In Search of Reparations

Durken and Diouf identified Matilda in a 1931 article in The Selma Times-Journal. Informed by her grandsons that WWI veterans had just received their overdue bonuses, Matilda had walked the 17 miles to Selma to request that she receive some compensation, too, for being kidnapped and brought to the country as a toddler. As proof that she was from Africa, she showed the marks on her cheek.

The judge denied her any reparations just as Timothy Meaher, the slaveowner who organized the illegal Clotilda journey, had denied reparations to the ship’s survivors back in 1865. Cudjo Lewis told Zora Neale Hurston that when he asked Timothy Meaher about reparations for the Clotilda survivors, he responded: “Fool do you think I goin’ give you property on top of property?
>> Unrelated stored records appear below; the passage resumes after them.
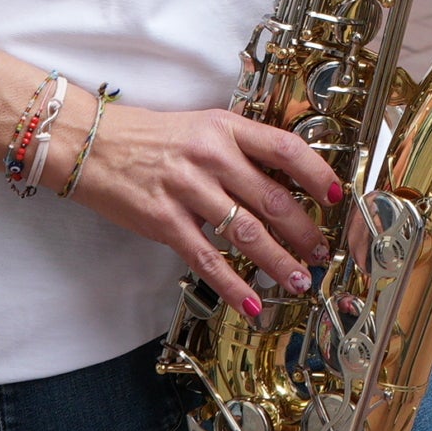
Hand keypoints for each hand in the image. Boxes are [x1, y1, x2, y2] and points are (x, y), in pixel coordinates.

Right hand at [68, 99, 343, 318]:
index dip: (318, 174)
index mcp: (226, 127)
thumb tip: (286, 184)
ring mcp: (187, 188)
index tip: (337, 197)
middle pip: (273, 197)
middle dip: (305, 230)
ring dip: (278, 261)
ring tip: (298, 280)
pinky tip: (250, 302)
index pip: (286, 148)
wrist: (93, 144)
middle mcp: (211, 155)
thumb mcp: (204, 128)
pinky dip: (232, 285)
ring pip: (246, 232)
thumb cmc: (153, 137)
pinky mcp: (164, 220)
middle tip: (321, 252)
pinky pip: (207, 259)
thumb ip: (242, 151)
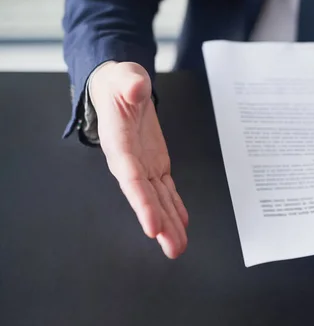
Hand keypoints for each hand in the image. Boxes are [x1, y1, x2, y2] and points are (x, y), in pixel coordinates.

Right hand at [90, 62, 187, 258]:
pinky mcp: (155, 163)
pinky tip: (183, 223)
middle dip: (160, 224)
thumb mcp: (125, 75)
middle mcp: (130, 161)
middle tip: (174, 249)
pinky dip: (175, 206)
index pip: (131, 178)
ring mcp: (143, 164)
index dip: (141, 203)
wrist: (119, 88)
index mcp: (119, 143)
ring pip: (158, 198)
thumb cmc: (119, 83)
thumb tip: (137, 88)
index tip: (153, 227)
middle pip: (145, 197)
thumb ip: (130, 82)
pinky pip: (166, 188)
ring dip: (170, 223)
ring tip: (180, 246)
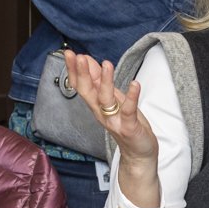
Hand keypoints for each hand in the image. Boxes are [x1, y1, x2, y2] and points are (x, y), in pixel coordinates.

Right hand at [64, 49, 160, 207]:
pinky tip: (135, 83)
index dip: (74, 70)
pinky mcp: (129, 127)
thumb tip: (89, 61)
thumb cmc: (125, 124)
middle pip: (88, 92)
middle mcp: (101, 113)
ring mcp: (114, 121)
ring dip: (105, 81)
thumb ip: (100, 81)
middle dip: (82, 74)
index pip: (81, 86)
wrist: (138, 154)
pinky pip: (129, 111)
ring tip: (106, 64)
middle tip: (77, 56)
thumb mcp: (112, 99)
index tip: (69, 54)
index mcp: (96, 105)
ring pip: (106, 100)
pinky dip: (131, 97)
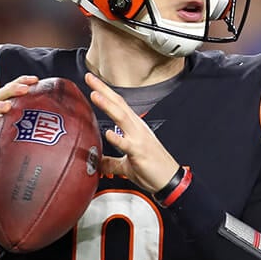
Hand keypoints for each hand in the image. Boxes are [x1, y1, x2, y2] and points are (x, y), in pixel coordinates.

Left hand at [84, 72, 179, 192]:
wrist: (170, 181)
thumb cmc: (152, 170)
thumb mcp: (127, 165)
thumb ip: (111, 162)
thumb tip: (98, 163)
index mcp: (134, 128)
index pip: (118, 105)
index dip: (105, 92)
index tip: (92, 81)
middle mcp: (137, 129)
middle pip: (119, 105)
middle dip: (104, 91)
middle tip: (90, 78)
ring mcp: (139, 139)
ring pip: (122, 118)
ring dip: (108, 106)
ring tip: (95, 95)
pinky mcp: (140, 153)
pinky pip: (127, 145)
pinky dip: (117, 138)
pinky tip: (108, 133)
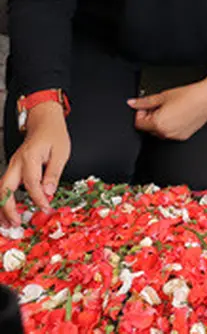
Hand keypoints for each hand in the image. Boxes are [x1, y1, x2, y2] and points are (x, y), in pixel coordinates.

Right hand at [0, 103, 70, 225]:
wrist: (44, 123)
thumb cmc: (54, 136)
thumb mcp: (61, 152)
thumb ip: (53, 173)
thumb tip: (49, 192)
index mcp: (30, 157)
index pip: (32, 183)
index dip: (38, 198)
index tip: (46, 208)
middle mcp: (16, 163)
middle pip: (5, 189)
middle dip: (8, 208)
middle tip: (16, 223)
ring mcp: (12, 166)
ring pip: (0, 190)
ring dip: (2, 207)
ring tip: (8, 223)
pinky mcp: (12, 169)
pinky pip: (4, 187)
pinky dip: (4, 201)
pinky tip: (8, 212)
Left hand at [128, 81, 206, 140]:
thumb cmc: (189, 95)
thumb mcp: (162, 96)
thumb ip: (144, 101)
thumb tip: (132, 103)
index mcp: (158, 124)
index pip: (138, 123)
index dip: (140, 112)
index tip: (145, 105)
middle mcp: (166, 133)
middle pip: (148, 128)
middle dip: (150, 117)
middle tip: (160, 105)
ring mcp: (175, 136)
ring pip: (160, 131)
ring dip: (160, 122)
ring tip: (171, 109)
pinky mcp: (184, 136)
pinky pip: (171, 133)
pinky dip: (171, 125)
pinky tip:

I tookee good keer my slaves and derefo’ I doan owe dem nothin.”

Even with so much stolen from them, Cudjo Lewis and many other Clotlida survivors were able to purchase land to build their own community of Africatown near Mobile, Alabama. The town has struggled economically in the past couple of decades; it has survived Hurricane Katrina and dangerous levels of industrial pollution, including from the 2010 BP Deepwater Horizon oil spill. After the 2019 discovery of the Clotlida’s wreckage, Africatown hoped to draw tourism revenue from an upcoming exhibit about the ship.

Still, attempts to revive Africatown have received little attention from the Meaher family that still owns a lot of land in Alabama. In an interview for National Geographic’s February 2020 cover story, Timothy Meaher’s great-grandson Robert Meaher questioned whether the Clotilda’s wreckage is real, emphasized that Timothy never went to prison for his slave-trading crimes (many white men didn’t) and tried to justify the crimes by saying that Cudjo Lewis became a Christian in the U.S. He also said he is not open to meeting with the ship’s survivors.